Myeloperoxidase (MPO) activity from the jejunum at the indicated time points after T spiralis infection in wild-type (NEP+/+) and knockout (NEP−/−) neutral endopeptidase mice. After infection, MPO activity increased significantly earlier (12 hours) and with a higher magnitude in NEP−/− mice in comparison with NEP+/+ mice. Values are means (SEM). **Significant difference versus non-infected mice (p<0.01); ††significant difference versus NEP+/+ studied at the same time post infection (p<0.01).

Figure 5

Myeloperoxidase (MPO) activity from the jejunum of non-infected and T spiralis infected (+24 hours) knockout (NEP−/−) neutral endopeptidase mice continuously treated with recombinant human NEP (rhNRP) or with non-relevant peptide as a control. rhNEP significantly reduced the increase in MPO activity after infection. Values are means (SEM). *Significant difference versus NEP−/− non-infected mice (p<0.05); †significant difference versus NEP−/− infected mice treated with non-relevant peptide.

Figure 6

Representative photomicrographs of jejunum showing substance P (SP) immunoreactivity in neuronal cell bodies and nerve processes before and after T spiralis infection.
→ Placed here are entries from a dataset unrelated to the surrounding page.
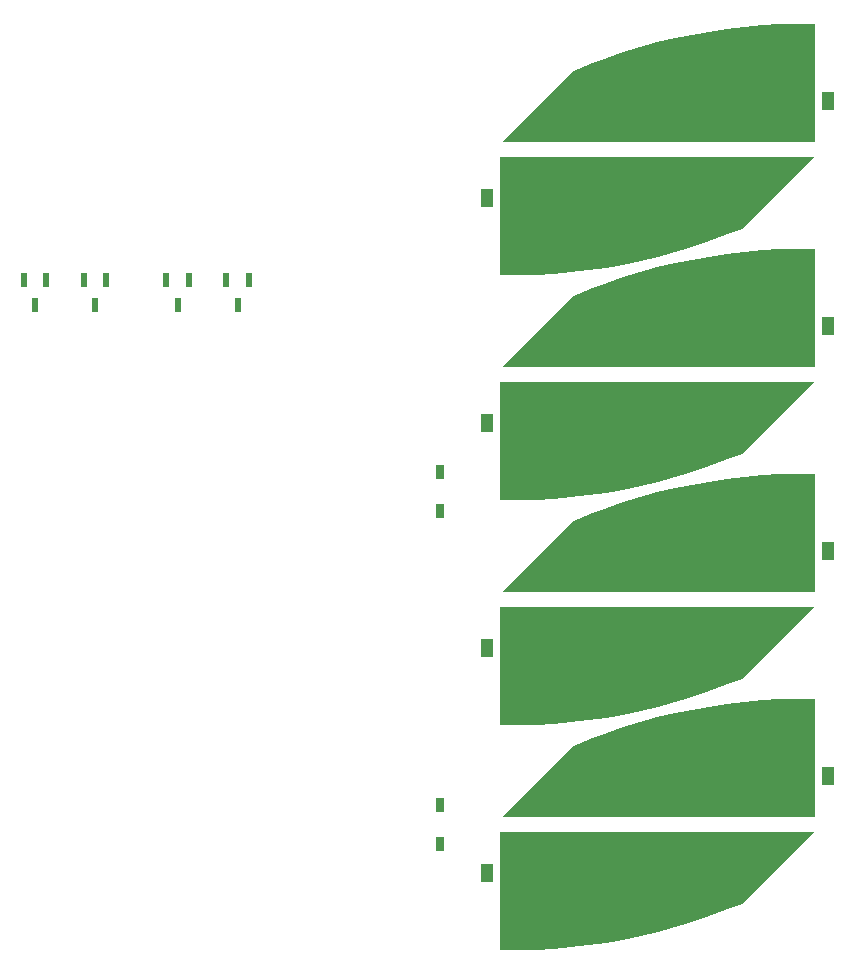
<source format=gbr>
G04 #@! TF.GenerationSoftware,KiCad,Pcbnew,5.1.4+dfsg1-1*
G04 #@! TF.CreationDate,2020-02-14T18:49:56+01:00*
G04 #@! TF.ProjectId,1_solar_bank,315f736f-6c61-4725-9f62-616e6b2e6b69,rev?*
G04 #@! TF.SameCoordinates,Original*
G04 #@! TF.FileFunction,Paste,Top*
G04 #@! TF.FilePolarity,Positive*
%FSLAX46Y46*%
G04 Gerber Fmt 4.6, Leading zero omitted, Abs format (unit mm)*
G04 Created by KiCad (PCBNEW 5.1.4+dfsg1-1) date 2020-02-14 18:49:56*
%MOMM*%
%LPD*%
G04 APERTURE LIST*
%ADD10C,0.100000*%
%ADD11R,0.730000X1.210000*%
%ADD12R,0.600000X1.300000*%
%ADD13R,1.000000X1.500000*%
%ADD14R,3.810000X1.930400*%
G04 APERTURE END LIST*
D10*
G36*
X109190000Y-94595000D02*
G01*
X135770000Y-94595000D01*
X129670000Y-100665000D01*
X128281430Y-101228703D01*
X126876589Y-101750539D01*
X125456741Y-102230039D01*
X124023160Y-102666771D01*
X122577135Y-103060344D01*
X121119964Y-103410404D01*
X119652957Y-103716637D01*
X118177431Y-103978766D01*
X116694712Y-104196558D01*
X115206132Y-104369816D01*
X113713028Y-104498385D01*
X112216741Y-104582148D01*
X109220000Y-104615000D01*
X109190000Y-94595000D01*
G37*
G36*
X135920000Y-93365000D02*
G01*
X109340000Y-93365000D01*
X115440000Y-87295000D01*
X116828570Y-86731297D01*
X118233411Y-86209461D01*
X119653259Y-85729961D01*
X121086840Y-85293229D01*
X122532865Y-84899656D01*
X123990036Y-84549596D01*
X125457043Y-84243363D01*
X126932569Y-83981234D01*
X128415288Y-83763442D01*
X129903868Y-83590184D01*
X131396972Y-83461615D01*
X132893259Y-83377852D01*
X135890000Y-83345000D01*
X135920000Y-93365000D01*
G37*
G36*
X109190000Y-75545000D02*
G01*
X135770000Y-75545000D01*
X129670000Y-81615000D01*
X128281430Y-82178703D01*
X126876589Y-82700539D01*
X125456741Y-83180039D01*
X124023160Y-83616771D01*
X122577135Y-84010344D01*
X121119964Y-84360404D01*
X119652957Y-84666637D01*
X118177431Y-84928766D01*
X116694712Y-85146558D01*
X115206132Y-85319816D01*
X113713028Y-85448385D01*
X112216741Y-85532148D01*
X109220000Y-85565000D01*
X109190000Y-75545000D01*
G37*
G36*
X135920000Y-74315000D02*
G01*
X109340000Y-74315000D01*
X115440000Y-68245000D01*
X116828570Y-67681297D01*
X118233411Y-67159461D01*
X119653259Y-66679961D01*
X121086840Y-66243229D01*
X122532865Y-65849656D01*
X123990036Y-65499596D01*
X125457043Y-65193363D01*
X126932569Y-64931234D01*
X128415288Y-64713442D01*
X129903868Y-64540184D01*
X131396972Y-64411615D01*
X132893259Y-64327852D01*
X135890000Y-64295000D01*
X135920000Y-74315000D01*
G37*
G36*
X109190000Y-56495000D02*
G01*
X135770000Y-56495000D01*
X129670000Y-62565000D01*
X128281430Y-63128703D01*
X126876589Y-63650539D01*
X125456741Y-64130039D01*
X124023160Y-64566771D01*
X122577135Y-64960344D01*
X121119964Y-65310404D01*
X119652957Y-65616637D01*
X118177431Y-65878766D01*
X116694712Y-66096558D01*
X115206132Y-66269816D01*
X113713028Y-66398385D01*
X112216741Y-66482148D01*
X109220000Y-66515000D01*
X109190000Y-56495000D01*
G37*
G36*
X135920000Y-55265000D02*
G01*
X109340000Y-55265000D01*
X115440000Y-49195000D01*
X116828570Y-48631297D01*
X118233411Y-48109461D01*
X119653259Y-47629961D01*
X121086840Y-47193229D01*
X122532865Y-46799656D01*
X123990036Y-46449596D01*
X125457043Y-46143363D01*
X126932569Y-45881234D01*
X128415288Y-45663442D01*
X129903868Y-45490184D01*
X131396972Y-45361615D01*
X132893259Y-45277852D01*
X135890000Y-45245000D01*
X135920000Y-55265000D01*
G37*
G36*
X109190000Y-37445000D02*
G01*
X135770000Y-37445000D01*
X129670000Y-43515000D01*
X128281430Y-44078703D01*
X126876589Y-44600539D01*
X125456741Y-45080039D01*
X124023160Y-45516771D01*
X122577135Y-45910344D01*
X121119964Y-46260404D01*
X119652957Y-46566637D01*
X118177431Y-46828766D01*
X116694712Y-47046558D01*
X115206132Y-47219816D01*
X113713028Y-47348385D01*
X112216741Y-47432148D01*
X109220000Y-47465000D01*
X109190000Y-37445000D01*
G37*
G36*
X135920000Y-36215000D02*
G01*
X109340000Y-36215000D01*
X115440000Y-30145000D01*
X116828570Y-29581297D01*
X118233411Y-29059461D01*
X119653259Y-28579961D01*
X121086840Y-28143229D01*
X122532865Y-27749656D01*
X123990036Y-27399596D01*
X125457043Y-27093363D01*
X126932569Y-26831234D01*
X128415288Y-26613442D01*
X129903868Y-26440184D01*
X131396972Y-26311615D01*
X132893259Y-26227852D01*
X135890000Y-26195000D01*
X135920000Y-36215000D01*
G37*
D11*
X104140000Y-67466000D03*
X104140000Y-64106000D03*
D12*
X74930000Y-49945000D03*
X73980000Y-47845000D03*
X75880000Y-47845000D03*
X70800000Y-47845000D03*
X68900000Y-47845000D03*
X69850000Y-49945000D03*
X86995000Y-49945000D03*
X86045000Y-47845000D03*
X87945000Y-47845000D03*
X82865000Y-47845000D03*
X80965000Y-47845000D03*
X81915000Y-49945000D03*
D11*
X104140000Y-92300000D03*
X104140000Y-95660000D03*
D13*
X108120000Y-98115000D03*
D14*
X111220000Y-99615000D03*
X133890000Y-88345000D03*
D13*
X136990000Y-89845000D03*
D14*
X111220000Y-80565000D03*
D13*
X108120000Y-79065000D03*
X136990000Y-70795000D03*
D14*
X133890000Y-69295000D03*
X111220000Y-61515000D03*
D13*
X108120000Y-60015000D03*
X136990000Y-51745000D03*
D14*
X133890000Y-50245000D03*
X111220000Y-42465000D03*
D13*
X108120000Y-40965000D03*
X136990000Y-32695000D03*
D14*
X133890000Y-31195000D03*
M02*

</source>
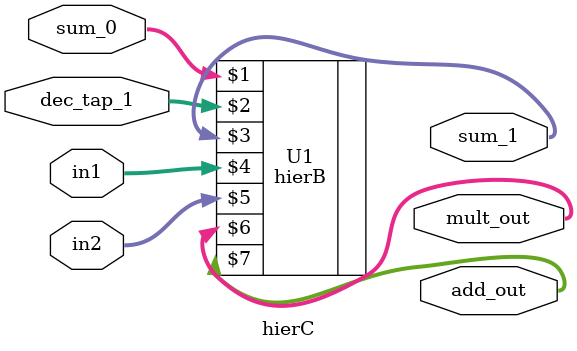
<source format=v>
module hierC (sum_0, dec_tap_1, sum_1, in1,in2,mult_out,add_out);

input [9:0]  sum_0;
input [9:0]  dec_tap_1;
input [63:0]  in1;
input [63:0]  in2;
output [127:0]  mult_out;
output [63:0]  add_out;
output [9:0]  sum_1;

hierB U1 (sum_0, dec_tap_1, sum_1,in1,in2,mult_out,add_out);

endmodule

</source>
Under basal conditions, SP immunoreactive neural pattern and staining intensity was comparable in wild-type (NEP+/+) (A) and knockout (NEP−/−) (B) neutral endopeptidase mice. T spiralis infection (24 hours) evoked an increase in SP staining intensity in NEP+/+ mice (C). However, the increase in both SP density and staining intensity after infection in NEP−/− mice (D) was markedly enhanced. Calibration bar 25 µm.

Figure 7

Representative photomicrographs showing intercellular adhesion molecule 1 (ICAM-1) immunoreactive pattern throughout the jejunal wall before and after T spiralis infection. Under basal conditions, ICAM-1 was weakly expressed in the submucosal and mucosal layer in wild-type (NEP+/+) neutral endopeptidase mice (A), this pattern showed a detectable increase in knockout (NEP−/−) mice (B). Following T spiralis infection (24 hours), no evident increase in ICAM-1 immunoreactivity was appreciated in NEP+/+ infected mice (C). However, NEP−/− infected (24 hours) mice showed markedly enhanced ICAM-1 immunoreactivity both at the submucosal and mucosal levels (D). Calibration bar 25 μm.